On November 18 2005, the U.P.-Diliman residence of Narita Gonzalez and the late N.V.M. Gonzalez was consumed in an electrical fire.  For details, please refer to the article in the November 20 Manila Times.  We are in the process of collecting materials to rebuild a library in both their names. In the meantime, what was salvaged from the fire have been painstakingly restored by the University of the Philippines Library.

NVM and Narita Gonzalez moved to A. Mabini Street, Area I, in the early fifties. At the time, the University of the Philippines provided generous housing programs to its faculty among them the group of “Pioneer Homes” that became the hub of the University community. It was a distinction that the Gonzalez residence enjoyed for over fifty years.
On November 18, 2005, as was her custom, Narita settled into the living room to pick up on her writing from the previous day. Around mid-morning a fire broke out in an annexed bedroom, sped across the ceiling, leapt down the walls and in the quick span of half an hour laid bare the seared bones of a beloved home. Narita had been spirited out of the house just as the inferno descended into the interior structure. She was unhurt but distraught.
An accumulation of books, photographs and mementos from many years of writing, teaching and traveling are all gone.  NVM’s letters, unpublished manuscripts and some published articles survived but require restoration and conservation.  The University of the Philippines’ Archives is in the process of evaluating the extent of work required to ensure the full rehabilitation of the collection.

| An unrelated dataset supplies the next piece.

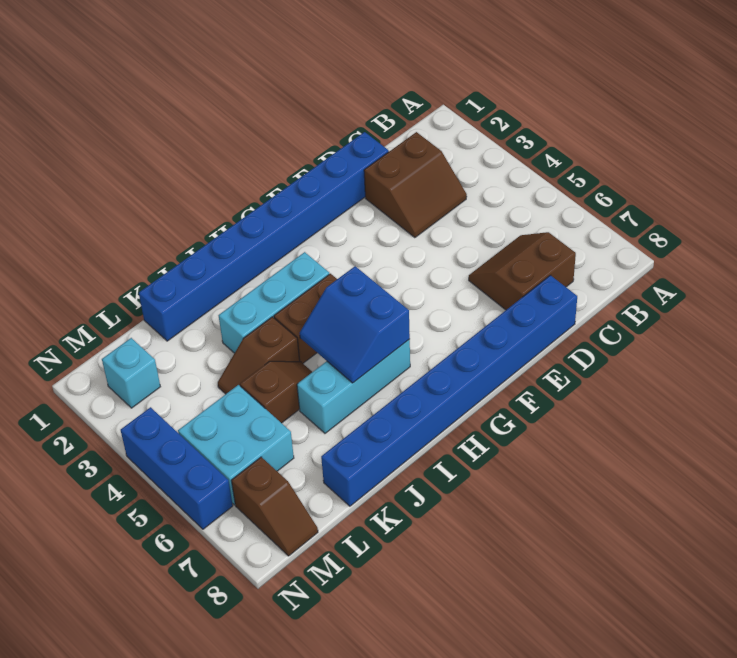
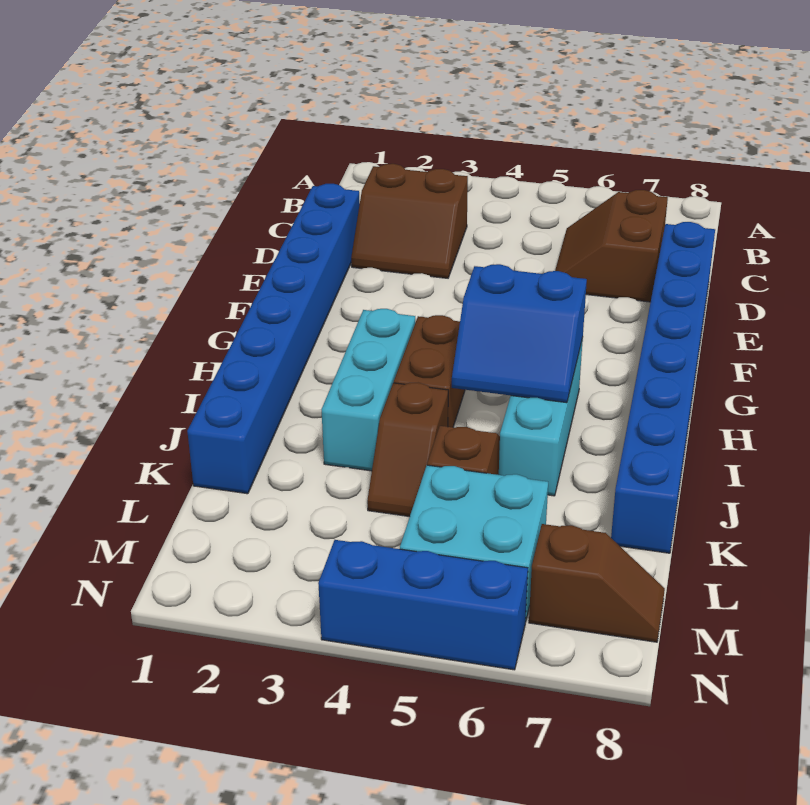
brown 2x2 slope [364,132,467,238] -> brown 2x2 slope turned to [351,164,468,278]
cyan 1x1 brick [102,338,160,408] -> none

While it was first and foremost home to NVM, Narita and their four children, Ibarra, Selma, Michael and Lakshmi, P-57 A. Mabini was a haven to many – to NVM’s students, to writers, musers and would-be philosophers, to musicians and sometimes even members of the clergy.  It was a place where friends congregated, where courtships flowered and dissolved, where fates were pondered and sometimes pursued.  In the mind’s eye, one can still make out the photographs and artwork that hugged the walls.  Books that marched in silence across the shelves from corner to corner and clambered down to the floor.  Late in the day, Balinese woodcarvings playfully cast their shadows on the walls until they were banished by the fading light.  Now and then one can still hear the strains of a violin and the quick gasp of the player as he ends his piece on a lingering, solitary note.
To those who share our memories and the countless others who have reached out to our family during this ordeal, we express our humble and deep appreciation.  We would also like to express our gratitude to those who have extended material assistance to our mother, Narita.  We would like to especially thank the Lesaca family for their loyalty and forbearance.  We would like to acknowledge the support of the University of the Philippines’ administration in finding alternative housing for the family and in guiding our plans to rebuild a new residence on the same site. Efforts to restore and preserve surviving documents are being undertaken by the University Archives. In time, we hope to rebuild a digital NVM collection.  


This experience is a call to writer's families and collectors for the need and urgency of implementation preservation programs for writers and artists. The NVM Writers' Workshop hopes that it can influence those in management of this materials to develop preservation strategies. The Workshop is ready to assist in these efforts.